• Text to read:
Skip to Content

Faith Ringgold’s Black Light Series #7: Ego Painting

New Acquisition

Share


An artist addresses blackness as a color and an identity.

 In 1967, artist and activist Faith Ringgold began her Black Light series as part of an ongoing effort to reconcile her own lived experience as a black woman in the United States with her classical studies of Western art. She developed her own visual language within what she termed “the African idiom,” seeking out an affirmative black aesthetic—one that addresses blackness as both a color and a precarious social identity.


Faith Ringgold

For Ego Painting Ringgold borrowed a compositional format from Kuba textile designs of the Democratic Republic of Congo in which a square is divided into eight triangles. Within this design, she created a multiplicity of word associations, simultaneously reading “BLACK AMERICA,” “BLACK RINGGOLD,” “RINGGOLD AMERICA,” and its variable permutations. Inherent to this effect is Ringgold’s unconventional approach to the artist signature: in bold block letters, she incorporates her name as both visual form and content—hence the Ego of the title. This design motif mirrors the political posters she was creating at the time, while channeling the decorative, flat appearance of African art.


Faith Ringgold

Inspired by the Black Arts Movement, Ringgold was a lifelong advocate for the increased presence of female and black artists in museum collections and exhibitions. As such, much of her work across painting, sculpture, textile, and performance is embedded in her activism. In her significant 1997 quilt Bessie’s Blues, which Ego Painting joins in the museum’s collection, Ringgold employed thick lines and forms to portray the singer Bessie Smith—also known as “Empress of the Blues.” With her Black Light works, she looked to shift the Western tradition of oil painting by substituting the conventional base pigment of white with black, adding burnt umber to achieve an even finish and better translate dark skin tones. By placing equally dark colors directly adjacent to one another, the various hues of Ego Painting stand out as independent and assertive tones, emphasizing their contrast and idiosyncrasy.

• Exercise aim: Please extract word for word the passage of the Faith Ringgold text that begins at the words "New Acquisition" and stops after "precarious social identity.". You won't need the data that comes after this text.

• Records shown:
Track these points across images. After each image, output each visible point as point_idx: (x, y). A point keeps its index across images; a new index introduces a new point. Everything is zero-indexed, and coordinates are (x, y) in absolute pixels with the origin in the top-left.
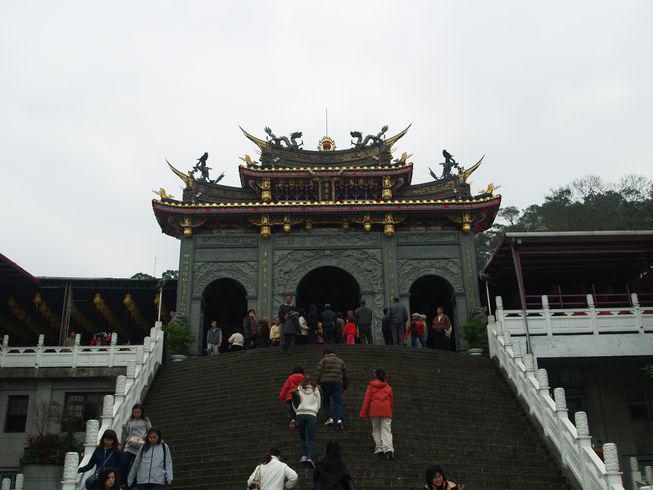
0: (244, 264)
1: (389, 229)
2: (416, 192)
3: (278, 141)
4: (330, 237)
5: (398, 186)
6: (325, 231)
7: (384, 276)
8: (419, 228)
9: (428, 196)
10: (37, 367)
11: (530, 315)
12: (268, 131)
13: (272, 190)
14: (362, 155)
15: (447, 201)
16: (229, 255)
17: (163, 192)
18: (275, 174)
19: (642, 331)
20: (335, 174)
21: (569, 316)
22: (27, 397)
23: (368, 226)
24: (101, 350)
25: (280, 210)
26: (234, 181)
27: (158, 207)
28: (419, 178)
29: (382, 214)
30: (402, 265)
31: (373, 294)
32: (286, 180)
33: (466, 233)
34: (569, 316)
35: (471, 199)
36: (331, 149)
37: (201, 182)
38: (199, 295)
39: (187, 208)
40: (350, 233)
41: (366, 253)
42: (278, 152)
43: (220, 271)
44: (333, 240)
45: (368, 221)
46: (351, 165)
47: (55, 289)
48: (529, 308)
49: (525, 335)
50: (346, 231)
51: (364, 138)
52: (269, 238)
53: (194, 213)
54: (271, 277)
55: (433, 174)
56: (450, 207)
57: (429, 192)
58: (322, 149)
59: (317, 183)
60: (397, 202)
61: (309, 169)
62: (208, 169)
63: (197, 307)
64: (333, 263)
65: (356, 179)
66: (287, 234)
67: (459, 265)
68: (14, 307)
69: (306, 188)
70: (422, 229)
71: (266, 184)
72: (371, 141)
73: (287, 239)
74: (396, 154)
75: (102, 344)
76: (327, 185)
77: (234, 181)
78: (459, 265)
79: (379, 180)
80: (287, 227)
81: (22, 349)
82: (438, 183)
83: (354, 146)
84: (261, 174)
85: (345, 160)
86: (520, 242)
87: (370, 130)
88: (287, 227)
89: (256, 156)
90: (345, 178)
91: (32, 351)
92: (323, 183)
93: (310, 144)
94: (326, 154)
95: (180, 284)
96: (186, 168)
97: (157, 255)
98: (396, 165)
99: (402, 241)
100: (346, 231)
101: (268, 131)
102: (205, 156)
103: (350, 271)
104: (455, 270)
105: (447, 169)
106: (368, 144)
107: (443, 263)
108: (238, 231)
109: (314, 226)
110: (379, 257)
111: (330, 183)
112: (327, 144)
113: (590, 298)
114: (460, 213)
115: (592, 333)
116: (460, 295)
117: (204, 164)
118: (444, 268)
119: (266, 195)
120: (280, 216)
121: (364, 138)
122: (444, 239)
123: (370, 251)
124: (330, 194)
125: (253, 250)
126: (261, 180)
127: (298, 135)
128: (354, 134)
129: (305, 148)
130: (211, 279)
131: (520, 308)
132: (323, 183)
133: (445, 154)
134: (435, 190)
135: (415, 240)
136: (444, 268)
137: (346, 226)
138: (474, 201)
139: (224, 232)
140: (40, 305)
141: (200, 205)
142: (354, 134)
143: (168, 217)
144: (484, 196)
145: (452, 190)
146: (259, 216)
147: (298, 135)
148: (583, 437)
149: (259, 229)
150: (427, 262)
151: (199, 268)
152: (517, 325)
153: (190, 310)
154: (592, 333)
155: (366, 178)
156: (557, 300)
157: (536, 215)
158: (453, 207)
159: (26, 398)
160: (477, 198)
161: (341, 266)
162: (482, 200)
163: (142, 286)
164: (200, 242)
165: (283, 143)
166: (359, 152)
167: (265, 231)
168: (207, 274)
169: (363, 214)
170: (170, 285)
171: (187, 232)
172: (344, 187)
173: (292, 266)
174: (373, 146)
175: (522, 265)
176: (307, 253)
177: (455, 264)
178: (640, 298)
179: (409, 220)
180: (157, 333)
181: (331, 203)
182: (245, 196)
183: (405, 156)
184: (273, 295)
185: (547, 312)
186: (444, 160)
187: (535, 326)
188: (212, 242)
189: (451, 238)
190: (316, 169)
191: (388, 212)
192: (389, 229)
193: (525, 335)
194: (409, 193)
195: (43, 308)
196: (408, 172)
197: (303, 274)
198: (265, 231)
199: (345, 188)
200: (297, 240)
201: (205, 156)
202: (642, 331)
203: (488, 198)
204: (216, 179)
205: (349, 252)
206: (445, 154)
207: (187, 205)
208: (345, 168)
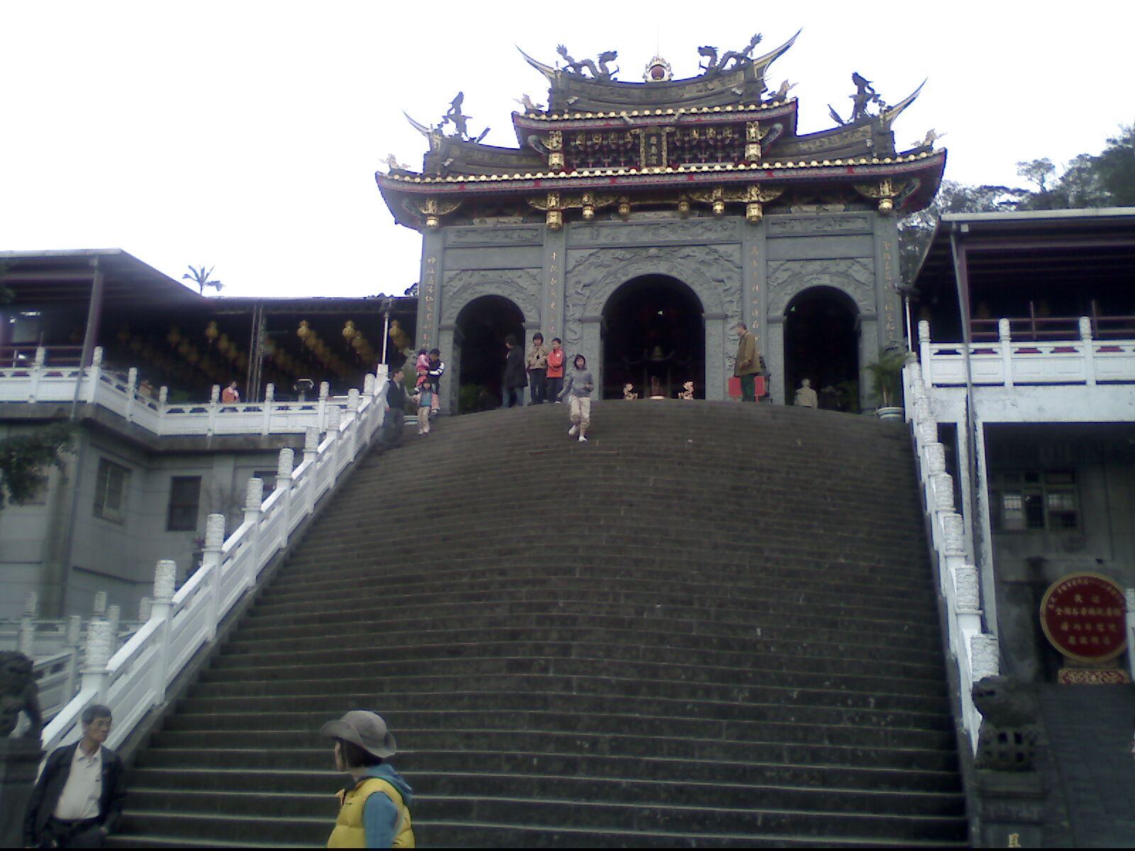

• Solution to this task:
New Acquisition

Share


An artist addresses blackness as a color and an identity.

 In 1967, artist and activist Faith Ringgold began her Black Light series as part of an ongoing effort to reconcile her own lived experience as a black woman in the United States with her classical studies of Western art. She developed her own visual language within what she termed “the African idiom,” seeking out an affirmative black aesthetic—one that addresses blackness as both a color and a precarious social identity.